Wayne listened to it in his mind. He thought calling them gentlemen because of the way they looked, being sarcastic, would sound good but it didn’t, it was dumb. No, leave it off, just say . . . And said out loud:
“I’ve been waiting for you.”
Behind him, the walking boss said, “We’re right here, Wayne. What’s the trouble?”
The raising-gang foreman was behind the walking boss, both of them standing on the open-iron girder. They watched Wayne look up over his shoulder, welding goggles on his hard hat turned backward, maybe a little surprised to see them, that was all. They watched him get to his feet.
“No trouble,” Wayne said. “I’ll move out of your way.”

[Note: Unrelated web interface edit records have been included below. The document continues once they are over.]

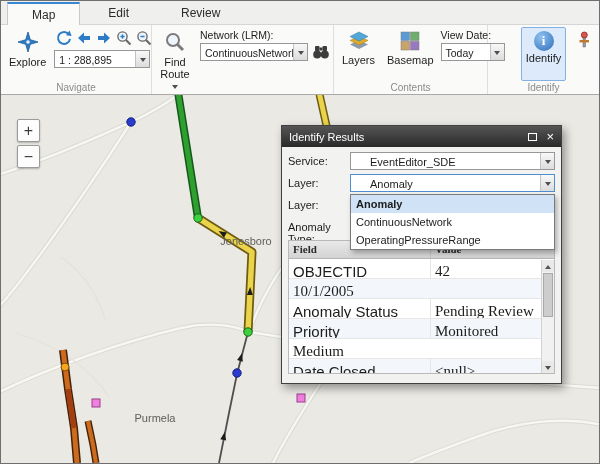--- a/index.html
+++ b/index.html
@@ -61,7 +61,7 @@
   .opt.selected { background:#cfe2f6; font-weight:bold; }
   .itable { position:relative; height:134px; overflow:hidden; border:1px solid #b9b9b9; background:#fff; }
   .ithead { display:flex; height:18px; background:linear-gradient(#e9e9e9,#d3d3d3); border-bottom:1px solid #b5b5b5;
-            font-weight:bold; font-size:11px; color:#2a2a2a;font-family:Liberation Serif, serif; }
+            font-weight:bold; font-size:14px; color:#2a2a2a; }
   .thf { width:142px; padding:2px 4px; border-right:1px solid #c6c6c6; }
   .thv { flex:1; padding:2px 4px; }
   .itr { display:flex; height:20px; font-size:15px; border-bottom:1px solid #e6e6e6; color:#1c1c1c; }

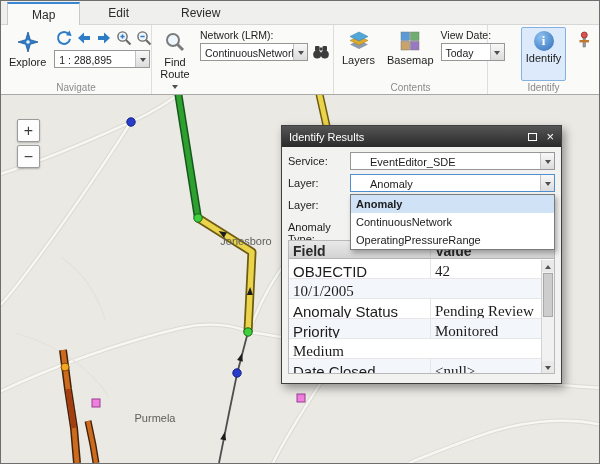--- a/index.html
+++ b/index.html
@@ -367,6 +367,7 @@
           <span class="tdv">42</span>
         </div>
         <div class="itr">
+          <span class="tdf">Inspection Date</span>
           <span class="tdv">10/1/2005</span>
         </div>
         <div class="itr">

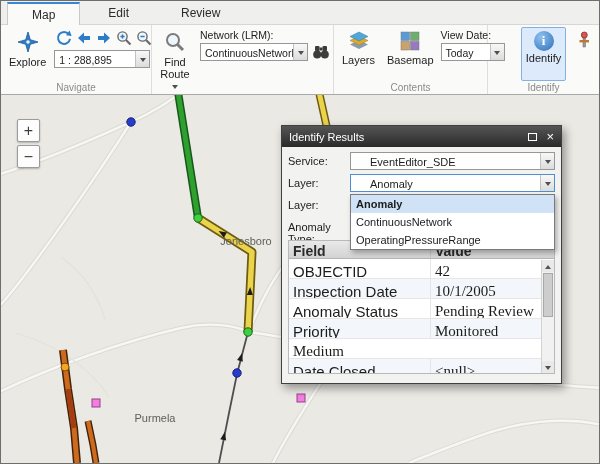--- a/index.html
+++ b/index.html
@@ -379,6 +379,7 @@
           <span class="tdv">Monitored</span>
         </div>
         <div class="itr">
+          <span class="tdf">Severity</span>
           <span class="tdv">Medium</span>
         </div>
         <div class="itr">

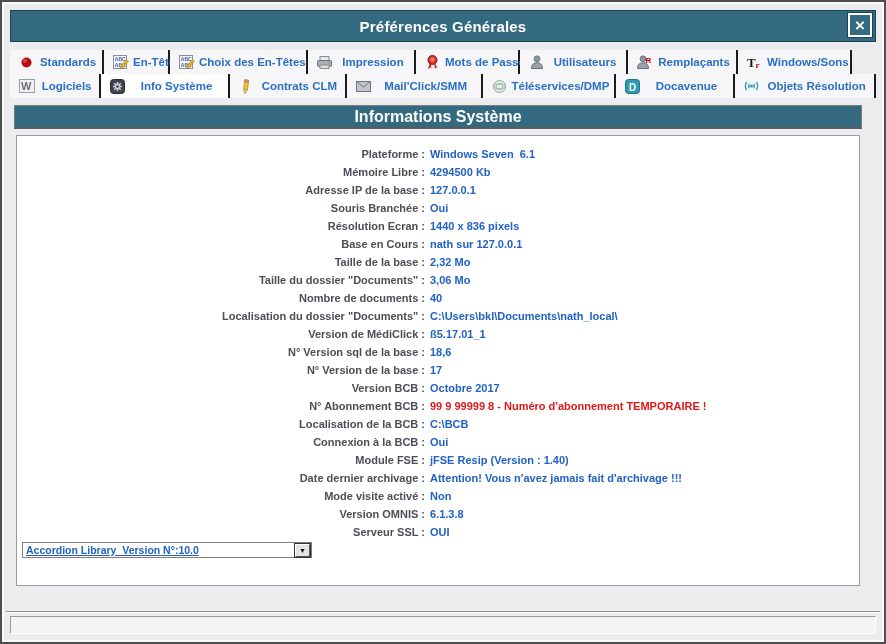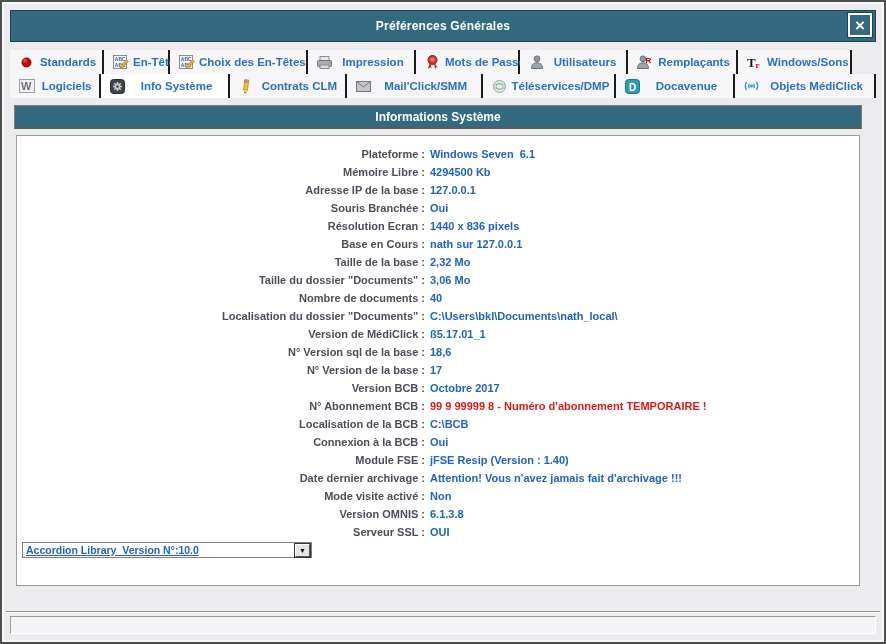--- a/index.html
+++ b/index.html
@@ -15,7 +15,7 @@
     border:1px solid #1c4454;display:flex;align-items:center;justify-content:center;
     position:relative;
   }
-  .title{color:#fff;font-size:12px;font-weight:bold;letter-spacing:.2px;}
+  .title{color:#fff;font-size:15px;font-weight:bold;letter-spacing:.2px;}
   .close-btn{
     position:absolute;right:3px;top:2px;width:24px;height:24px;box-sizing:border-box;
     background:var(--teal,#336a80);border:2px solid #fff;outline:1px solid #1c4454;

The walking boss and the raising-gang foreman watched him walk the girder to the column at the south end of the structure, on the corner, swing out around it, gripping the outer flange with his gloves and the instep of his work shoes, and slide down two levels to the decked-in tenth floor. They watched him pause. From where he was now he could take ladders down to each floored level.
Maybe he was going to and changed his mind, favoring the express route. They watched him slide down the column the entire hundred feet or more, all the way to the ground where the guys were standing around watching, and head for the steel-company trailer.
The walking boss looked at the raising-gang foreman. Neither of them said anything.